Parmi les paradigmes proposés, retenons celui-ci : « Des paysans ou des citadins pauvres, mais qui  peuvent espérer améliorer leur condition par leur travail, ne partent pas. Ce qui entraîne le départ, c’est l’existence d’une société bloquée ou verrouillée, dans laquelle aucune initiative n’a chance d’aboutir. Dépassant l’explication économiste simpliste, pour ne pas dire la justification, qui consiste à dire par exemple que seules les conditions matérielles, dégradées, de la vie poussent les individus à el harga, Ange Bergson Lendja, politologue émérite de l’université de Paris X, nous rappelle que les dimensions politique et sociologique sont, peut-être, plus déterminantes dans la constitution de ce phénomène.

Dans ce cas, on peut dire que celles-ci reflèteraient une certaine coupure culturelle qui serait à l’origine de ce phénomène chez les populations concernées.

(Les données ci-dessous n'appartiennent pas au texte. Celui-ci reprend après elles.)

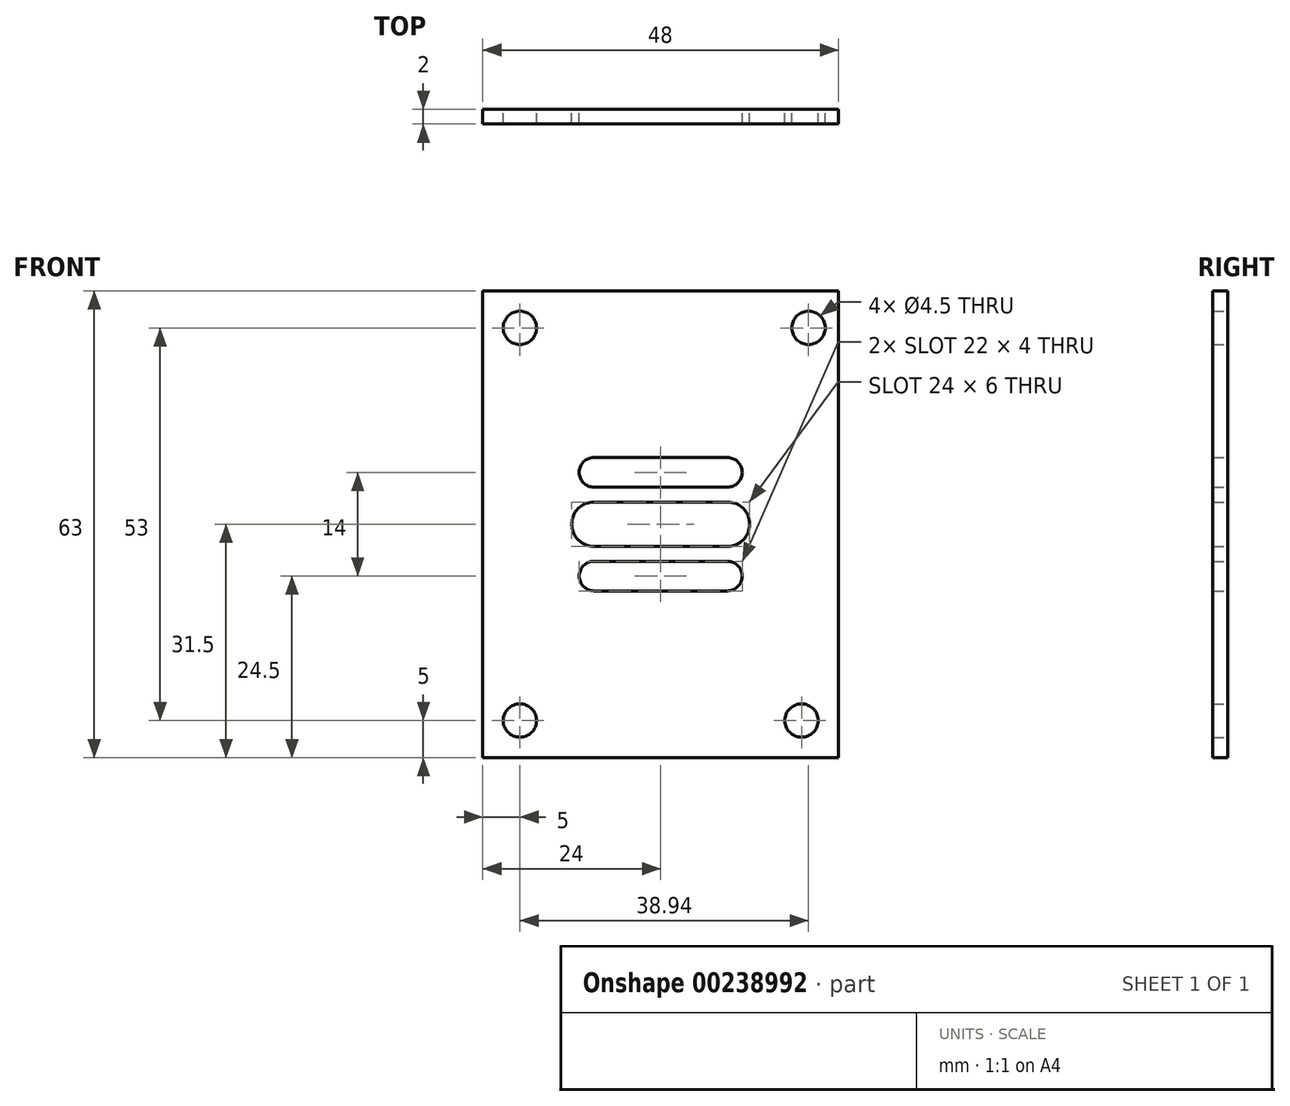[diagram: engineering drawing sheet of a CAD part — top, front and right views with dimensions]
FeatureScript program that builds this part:
annotation { "Feature Type Name" : "Feature", "Feature Type Description" : "" }
export const myFeature = defineFeature(function(context is Context, id is Id, definition is map)
    precondition{}
    {
        {
            var Q0;
            Q0=qCreatedBy(makeId("Front.planeOp"),FACE);
            var sketch = newSketch(context, id + "F0", { "sketchPlane" : qUnion([Q0])});
            skLineSegment(sketch, "E0.bottom", {"start": v(0, 0) * mm, "end": v(48, 0) * mm});
            skLineSegment(sketch, "E0.top", {"start": v(0, 63) * mm, "end": v(48, 63) * mm});
            skLineSegment(sketch, "E0.left", {"start": v(0, 0) * mm, "end": v(0, 63) * mm});
            skLineSegment(sketch, "E0.right", {"start": v(48, 0) * mm, "end": v(48, 63) * mm});
            skCircle(sketch, "E1", {"center": v(5, 5) * mm, "radius": 2.25 * mm});
            skCircle(sketch, "E2", {"center": v(43, 5) * mm, "radius": 2.25 * mm});
            skCircle(sketch, "E3", {"center": v(43.94, 58) * mm, "radius": 2.25 * mm});
            skCircle(sketch, "E4", {"center": v(5, 58) * mm, "radius": 2.25 * mm});
            skArc(sketch, "E5", {"start": v(15, 34.5) * mm, "mid": v(12, 31.5) * mm, "end": v(15, 28.5) * mm});
            skArc(sketch, "E6", {"start": v(33, 28.5) * mm, "mid": v(36, 31.5) * mm, "end": v(33, 34.5) * mm});
            skLineSegment(sketch, "E7", {"start": v(15, 34.5) * mm, "end": v(33, 34.5) * mm});
            skLineSegment(sketch, "E8", {"start": v(15, 28.5) * mm, "end": v(33, 28.5) * mm});
            skArc(sketch, "E9", {"start": v(15, 40.5) * mm, "mid": v(13, 38.5) * mm, "end": v(15, 36.5) * mm});
            skArc(sketch, "E10", {"start": v(15, 26.5) * mm, "mid": v(13, 24.5) * mm, "end": v(15, 22.5) * mm});
            skArc(sketch, "E11.MirrorC", {"start": v(33, 40.5) * mm, "mid": v(35, 38.5) * mm, "end": v(33, 36.5) * mm});
            skArc(sketch, "E12.MirrorC", {"start": v(33, 26.5) * mm, "mid": v(35, 24.5) * mm, "end": v(33, 22.5) * mm});
            skLineSegment(sketch, "E13", {"start": v(15, 40.5) * mm, "end": v(33, 40.5) * mm});
            skLineSegment(sketch, "E14", {"start": v(15, 36.5) * mm, "end": v(33, 36.5) * mm});
            skLineSegment(sketch, "E15.MirrorCS", {"start": v(15, 26.5) * mm, "end": v(33, 26.5) * mm});
            skLineSegment(sketch, "E16.MirrorCS", {"start": v(15, 22.5) * mm, "end": v(33, 22.5) * mm});
            skSolve(sketch);
        }
        {
            var Q0;
            Q0 = qSketchRegion(id + "F0", true);
            extrude(context, id + "F1", {"entities" : qUnion([Q0]), "depth" : 2 * mm});
        }
    });
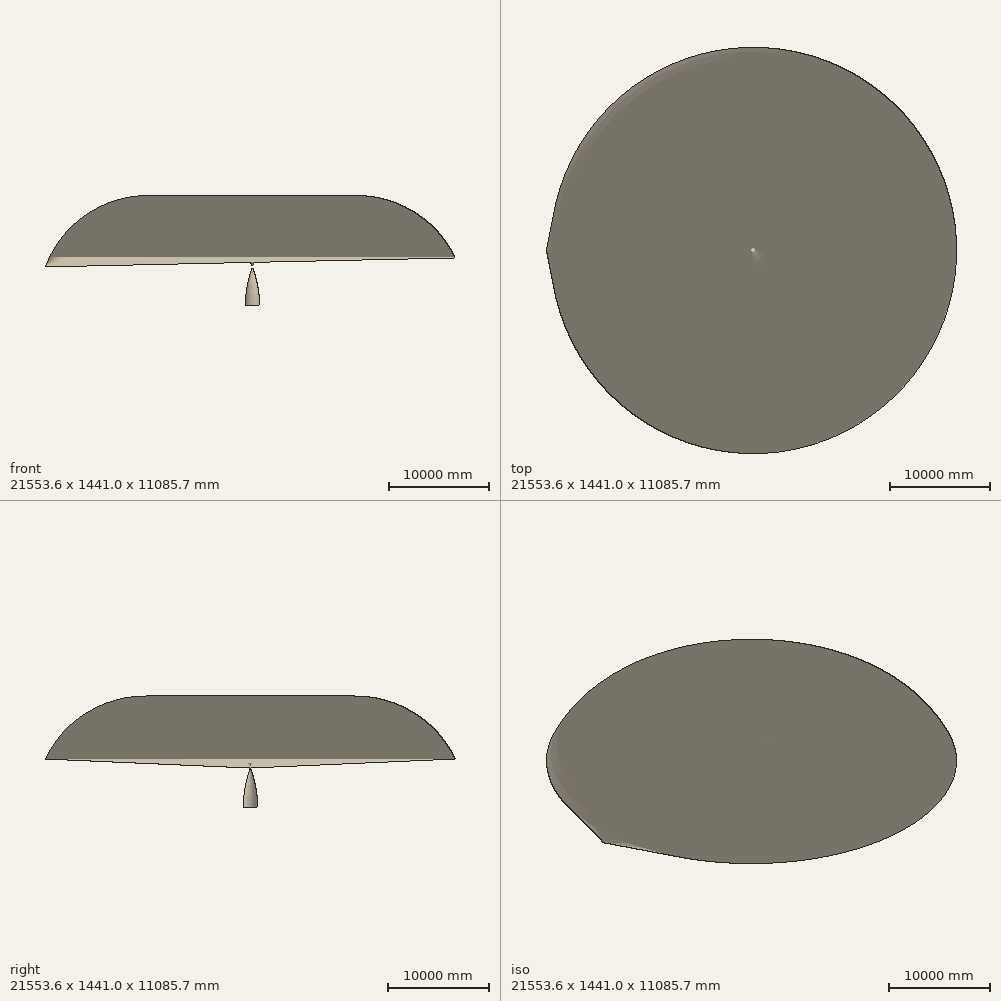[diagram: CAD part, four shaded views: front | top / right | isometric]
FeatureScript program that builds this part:
annotation { "Feature Type Name" : "Feature", "Feature Type Description" : "" }
export const myFeature = defineFeature(function(context is Context, id is Id, definition is map)
    precondition{}
    {
        {
            var Q0;
            Q0=qCreatedBy(makeId("Right.planeOp"),FACE);
            var sketch = newSketch(context, id + "F0", { "sketchPlane" : qUnion([Q0])});
            skLineSegment(sketch, "E0.bottom", {"start": v(0, 0) * mm, "end": v(720.6, 0) * mm});
            skLineSegment(sketch, "E0.left", {"start": v(0, 0) * mm, "end": v(0, 867.02) * mm});
            skLineSegment(sketch, "E1", {"start": v(0, 867.02) * mm, "end": v(0, 3889.58) * mm});
            skArc(sketch, "E2", {"start": v(720.48, 0) * mm, "mid": v(534.31, 1977.03) * mm, "end": v(0, 3889.58) * mm});
            skLineSegment(sketch, "E3.bottom", {"start": v(0, 0) * mm, "end": v(241.3, 0) * mm});
            skLineSegment(sketch, "E3.top", {"start": v(0, 1574.8) * mm, "end": v(241.3, 1574.8) * mm});
            skLineSegment(sketch, "E3.left", {"start": v(0, 0) * mm, "end": v(0, 1574.8) * mm});
            skLineSegment(sketch, "E3.right", {"start": v(241.3, 0) * mm, "end": v(241.3, 1574.8) * mm});
            skLineSegment(sketch, "E4.bottom", {"start": v(241.3, 783.82) * mm, "end": v(241.3, 783.82) * mm});
            skLineSegment(sketch, "E4.top", {"start": v(241.3, 3180.64) * mm, "end": v(241.3, 3180.64) * mm});
            skLineSegment(sketch, "E4.left", {"start": v(241.3, 783.82) * mm, "end": v(241.3, 1574.8) * mm});
            skSolve(sketch);
        }
        {
            var Q0;
            Q0=makeQuery(id+"F0.imprint","IMPRINT",FACE,{"disambiguationData":[TD([[makeQuery(id+"F0.imprint","IMPRINT",EDGE,{"derivedFrom":sQuery(id+"F0.wireOp",EDGE,"E0.bottom")}),1.0]])]});
            var Q1;
            Q1=sQuery(id+"F0.wireOp",EDGE,"E1");
            revolve(context, id + "F1", {"entities" : qUnion([Q0]), "axis" : qUnion([Q1]), "revolveType" : RevolveType.FULL});
        }
    });
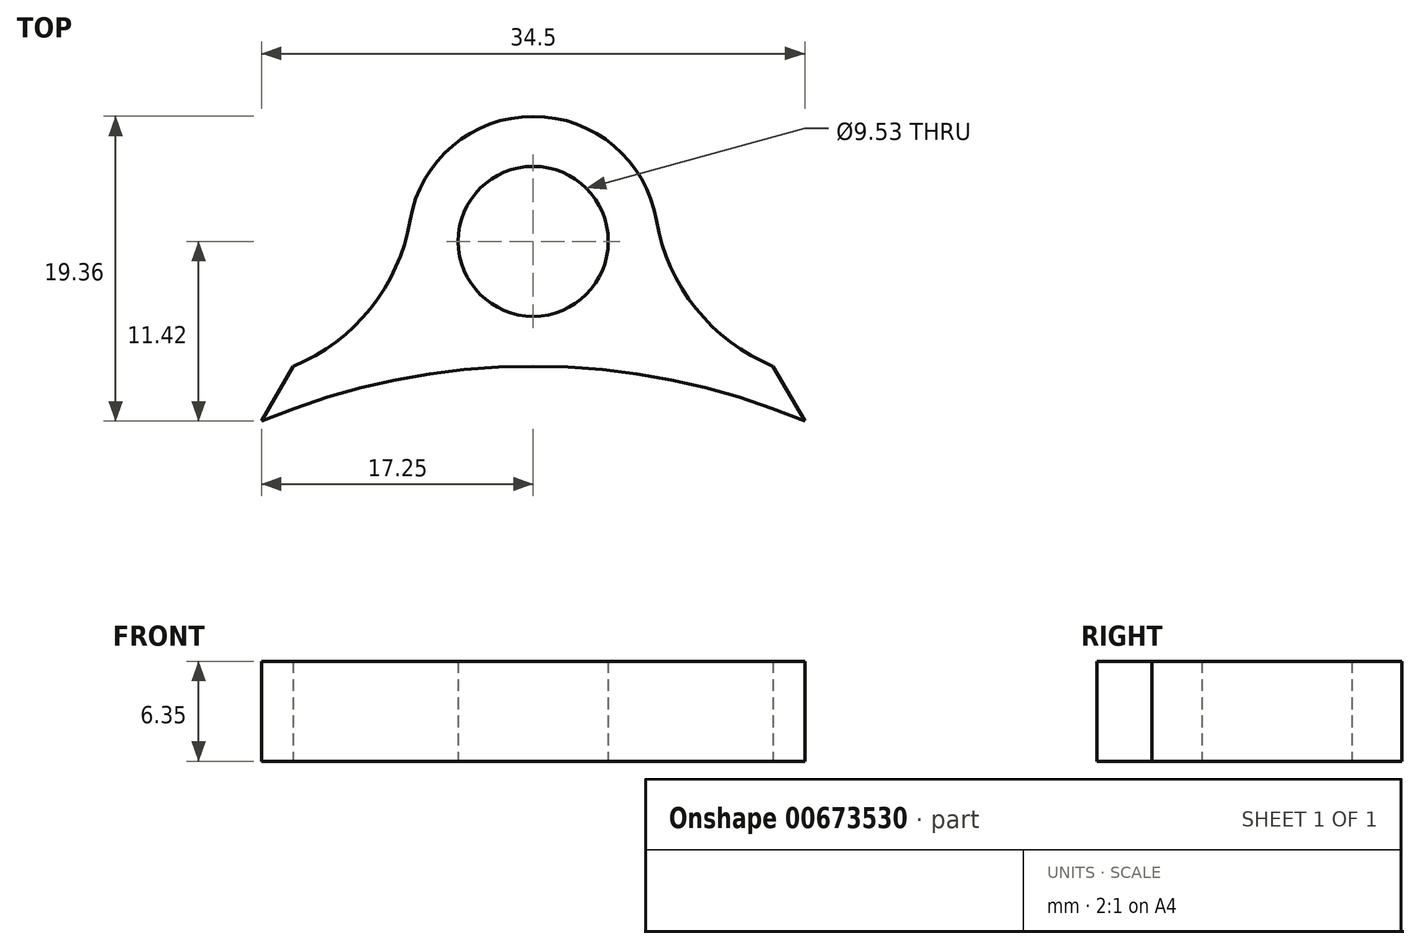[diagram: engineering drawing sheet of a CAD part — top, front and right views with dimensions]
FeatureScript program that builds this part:
annotation { "Feature Type Name" : "Feature", "Feature Type Description" : "" }
export const myFeature = defineFeature(function(context is Context, id is Id, definition is map)
    precondition{}
    {
        {
            var Q0;
            Q0=qCreatedBy(makeId("Top.planeOp"),FACE);
            var sketch = newSketch(context, id + "F0", { "sketchPlane" : qUnion([Q0])});
            skCircle(sketch, "E0", {"center": v(0, 0) * mm, "radius": 4.76 * mm});
            skArc(sketch, "E1", {"start": v(17.25, -11.42) * mm, "mid": v(0, -7.94) * mm, "end": v(-17.25, -11.42) * mm});
            skLineSegment(sketch, "E2", {"start": v(-17.25, -11.42) * mm, "end": v(-15.24, -7.94) * mm});
            skArc(sketch, "E3", {"start": v(-15.24, -7.94) * mm, "mid": v(-10.33, -4.26) * mm, "end": v(-7.83, 1.33) * mm});
            skArc(sketch, "E4", {"start": v(7.83, 1.33) * mm, "mid": v(0, 7.94) * mm, "end": v(-7.83, 1.33) * mm});
            skArc(sketch, "E5", {"start": v(7.83, 1.33) * mm, "mid": v(10.33, -4.26) * mm, "end": v(15.24, -7.94) * mm});
            skLineSegment(sketch, "E6", {"start": v(17.25, -11.42) * mm, "end": v(15.24, -7.94) * mm});
            skLineSegment(sketch, "E7", {"start": v(-15.24, -7.94) * mm, "end": v(-20.76, -7.94) * mm, "construction": true});
            skLineSegment(sketch, "E8", {"start": v(0, -7.94) * mm, "end": v(0, -4.76) * mm, "construction": true});
            skLineSegment(sketch, "E9", {"start": v(-15.24, -7.94) * mm, "end": v(-14.42, -10.34) * mm, "construction": true});
            skSolve(sketch);
        }
        {
            var Q0;
            Q0 = qSketchRegion(id + "F0", true);
            extrude(context, id + "F1", {"entities" : qUnion([Q0]), "depth" : 6.35 * mm, "offsetDistance" : 25.4 * mm});
        }
    });
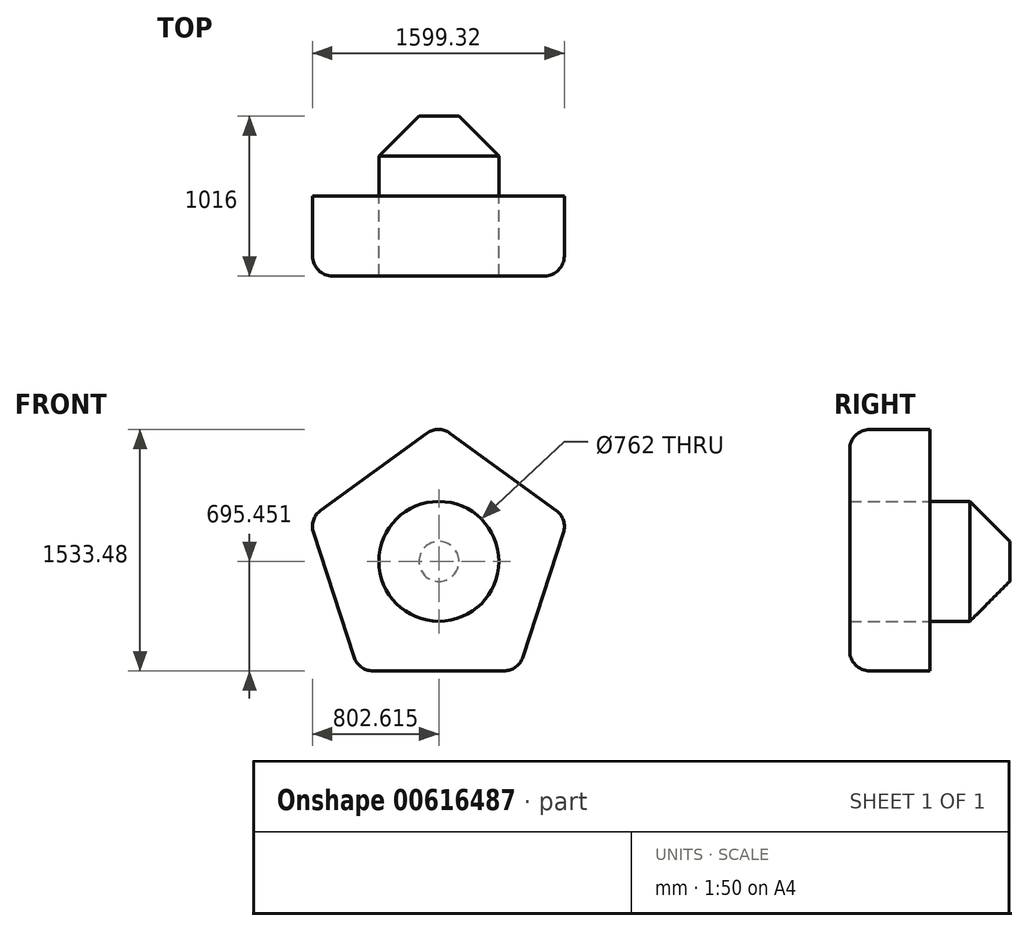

Sans négliger, toutefois, la dimension économique dans l’émergence d’el harga, celle-ci serait justifiée par l’apparente contradiction entre un modèle de société moderniste à construire, et le modèle traditionnel en voie d’extinction, voire perdu. Par conséquent, l’individu ne se reconnaît plus dans son vécu et se crée, l’illusion d’un Eden qui ne se trouve que chez l’Autre. D’un côté, il y a la perte de son identité et référentiels, et de l’autre, la non acquisition de l’alternative édénisée. Dans ce contexte, des mouvements de populations dans le sens Sud-Nord, avec des formes et des répercussions humaines parfois inattendues, ont été décryptés et décrits et ce, afin de mettre en évidence une réalité plus nuancée, fragile et complexe.

Pour conclure, citons le cas de l’Italie où les flux migratoires étudiés, ont mis en exergue une forme d’immigration subsaharienne, qui bien que temporaire, est mal acceptée par les populations. Léonardo Palmisano a relevé chez celles-ci, des manifestations et des représentations, reflétant des variantes d’intolérance, de racisme et d’images caricaturales… vis-à-vis des immigrés. Paradoxalement, ces manifestations et représentations se retrouvent, également, chez les populations d’émigrées. A ce propos, rappelons le drame que la ville d’Oran a vécu, en 2006, résultant d’une banale bagarre, à l’origine, entre un Algérien et un Africain, et qui a été utilisé comme argument pour ‘nettoyer’ le centre-ville,  le lendemain de l’incident, de tout black qui y résidait. 

NAQD a le mérite d’avoir essayé d’aborder ces phénomènes afin d’en apporter un éclairage sur leur réalité. L’exploitation des statistiques, même partielles tels que le nombre de 9470 personnes qui ont péri dans la Méditerranée entre 1988 et 2009, ou des indications ponctuelles sur les catégories ou sous-catégories socioprofessionnelles prétendant à l’émigration, revêt tout l’intérêt de l’approche empirique, seule démarche permettant la production de données portant sur des situations hétéroclites géographiquement et sociologiquement. Qu’il s’agisse de questionnements sur les Africains du Sud, Méditerranéens, Afghans, voire Ouzbèks, toutes ces études ont été faites, à travers cette modalité méthodologique féconde dans l’état actuel des connaissances sur ces phénomènes transnationaux. L’apport de cette édition est de tenter d’allier le local et l’international, le ponctuel et le général du phénomène, comme elle a l’avantage de remettre en cause certaines de nos certitudes, comme il en produit d’autres.